> Aufgabenstellung
Wie viele Monate im Jahr dürfen die Rinder von Joan Cleary laut dem Text über irische Fleischrinder in den Stall?

> Lerntext

★ ★ ★

Irland. Das Paradies der Fleischrinder
Ganz anders als das Milchrind kommt das Fleischrind daher - kleine Körbchen größe, aber viiiele Muckis. Die Rassen heißen Charolais, Angus, Limousin, Galloway oder Hereford. Es gibt auch in Deutschland Züchter dieser Tiere, aber www.fleischrinderzuechter.de nennt gerade mal acht Direktvermarkter für ganz Deutschland. Was sagt uns das? Dass es traurig um unser Steakfleisch steht.
Doch Hilfe naht! Aus Irland. Irland ist das Paradies der Fleischrinder. Dort hat die stern-Redaktion für ihre Leser Steakfleisch zurücklegen lassen. Abgehangen. Vakuumiert. Schockgefrostet. Zwei Steaks à 280 g kosten 27,40 Euro plus Versand. Es ist das Fleisch von Züchterinnen wie Joan Cleary. Sie zieht immer nur 40 Schlachttiere heran. Zum Glück gibt es viele kleine Züchter wie sie rings um den Ort Nenagh (sprich: Nina). Nenagh liegt im Süden Irlands, und die Bauern sind stolz auf ihre Rinder - zu recht?
Furchtbar unappetitlich
Fragen wir Schlachthofchef Connie O'Halloran. Mr O'Halloran, wie sieht ein gutes Rind aus? "Oh, das ist einfach. Sehen Sie diese Hinterbacke? Schön prall, nicht wahr? So mag ich das, so müssen Hereford-Rinder aussehen. Das Gegenteil sind deutsche Kühe, die Holsteiner. Da stehen die Knochen richtig raus, furchtbar sieht das aus, unappetitlich. Oh, you're from Germany? Please don't take it personal."
Anders als in Deutschland stehen irische Rinder nur einen kleinen Teil des Jahres im Stall. "Meine dürfen zwei Monate im Jahr rein, bis das Gras nachgewachsen ist", sagt Cleary, "dann jage ich sie wieder raus." Hereford-Rinder vertragen diese robuste Haltung. Mit ihrem gedrungenen Körper und sturen Blick erinnern sie eh an Rugby-Spieler. Sie fressen Gras, Gras, Gras. In der Stallzeit gibt's Silage, wieder aus Gras, aber diesmal fermentiert, und nur ganz selten, in härtesten Wintern, wird Weizen zugefüttert. Diese Ernährung und der Auslauf sorgen für ein Fleisch mit leichter Marmorierung - Fetteinsprengsel im Muskelgewebe garantieren einen Geschmack, bei dem das Fleisch von Holsteiner Kühen schlicht nicht mitkommt.

★ ★ ★

> Gegebene Datensätze
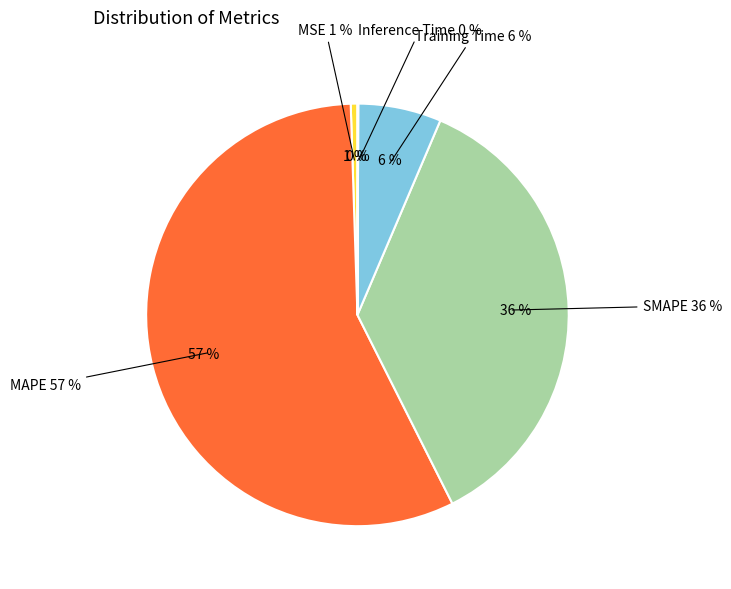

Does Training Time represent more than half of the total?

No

★ ★ ★

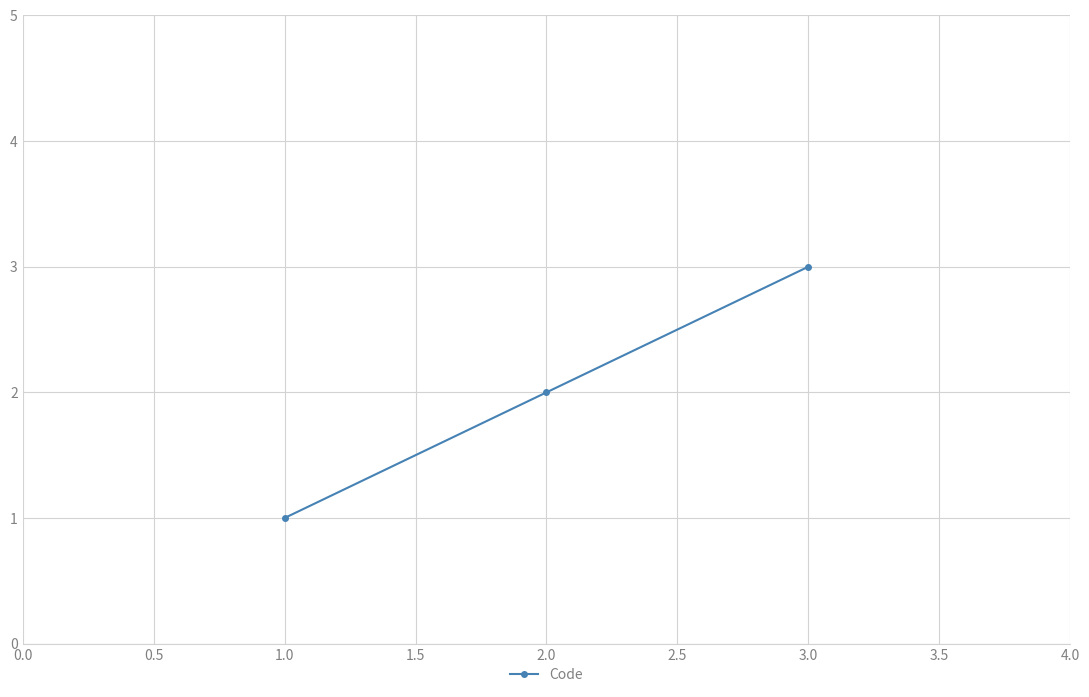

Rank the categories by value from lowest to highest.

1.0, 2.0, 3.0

★ ★ ★

> Übungsergebnis
Zwei Monate im Jahr, bis das Gras nachgewachsen ist.